** WRITTEN EXERCISE A **
In the forum post, how old is the couple's son?
** WRITTEN EXERCISE B **
List every word or phrase the poster uses to describe himself in the forum post's sentence beginning "I was young".
** WRITTEN EXERCISE C **
Quote the stretch of the forum post from "## lostintransition (Jan" through "(me) at the time.".

** TEXT PASSAGE **
◇ ◇ ◇ ◇ ◇

# My wife of "10 years" has been "unhappy for a while" and does not know what to do..



## lostintransition (Jan 8, 2013)

*My wife of "10 years" has been "unhappy for a while" and does not know what to do..*

Backstory:

Me and my wife got together about 10 years ago. We were in High School. The story on how we met is somewhat silly, but my friend at the time was "talking" to her and invited us all to the fair. At the fair, he kept trying to kiss her and I could tell she didn't want to so I told him to leave her alone. Awkwardly, she fell in love with me. Of course, we were only 14 (her) and 15 (me) at the time.

Fast forward two years, as High School sweethearts we knew we were in love. No one could keep us apart. We decided we were mature enough to be together forever so we decided to have a child. 

At 15 and 16 we had our first child, a daughter, who is now 8 years old. There were definitely struggles in our lives from being teen parents, of course, this was before that was the popular thing to do. Most people said we would never make it because we started out so young.. 

We got married two years later once she turned 18. Mostly because her family was pushing us to get married. A little over a year later, she decided she was unhappy and she found another guy that made her happy so she asked me for a divorce.

Now, I will admit - I was not the perfect husband at the time. I was young, naive, and somewhat of a jerk to her. I didn't let her hang out with guys and I hated when she talked to them. To say I was jealous is a bit of an understatement. However, if you had seen my wife - you would know why. She is one beautiful person. 

So we got a divorce. She went off with this other guy. They stayed together for about a year and she decided she wanted to try to work things out with me. During the period of our divorce, I decided to take some time and focus on me and my daughter. I knew there were things that I needed to change about myself if I was ever going to make a relationship work. I grew up more in that year than I had my entire life. Of course, I never stopped loving my wife. 

We got back together at the beginning of 2009 and within 3 months she had cheated on me again. All the while, she was still talking to her ex. However, she cheated on me with a different guy. About five months later she apologized, stated she had grown up a lot, and wanted to work things out with me.

We immediately fell back in love. The sex was amazing, she was happy, I was happy, and my daughter felt ecstatic. The following year we got remarried and had our son, who is now 2 years old. Over the course of this second marriage, things have went really well. She was a stay at home mother, she took great care of our house and our kids. 

However, our marriage started to feel somewhat dull. Last May, I cheated on my wife with another woman. Now, as far as we ever went was kissing but I was emotionally attached. I was able to overcome the struggle and work on my marriage. I asked forgiveness from my wife. I knew I had hurt her but she said that she loved me and she knew she wanted to be with me and that she would forgive me.

◇ ◇ ◇ ◇ ◇

** SOURCE DATA **
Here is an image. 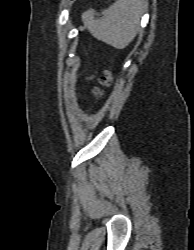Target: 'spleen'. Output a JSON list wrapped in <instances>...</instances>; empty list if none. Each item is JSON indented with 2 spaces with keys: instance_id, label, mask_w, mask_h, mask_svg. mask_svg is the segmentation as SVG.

◇ ◇ ◇ ◇ ◇

** TASK OUTPUT A **
He is 2 years old.

** TASK OUTPUT B **
young, naive, somewhat of a jerk

** TASK OUTPUT C **
## lostintransition (Jan 8, 2013)

*My wife of "10 years" has been "unhappy for a while" and does not know what to do..*

Backstory:

Me and my wife got together about 10 years ago. We were in High School. The story on how we met is somewhat silly, but my friend at the time was "talking" to her and invited us all to the fair. At the fair, he kept trying to kiss her and I could tell she didn't want to so I told him to leave her alone. Awkwardly, she fell in love with me. Of course, we were only 14 (her) and 15 (me) at the time.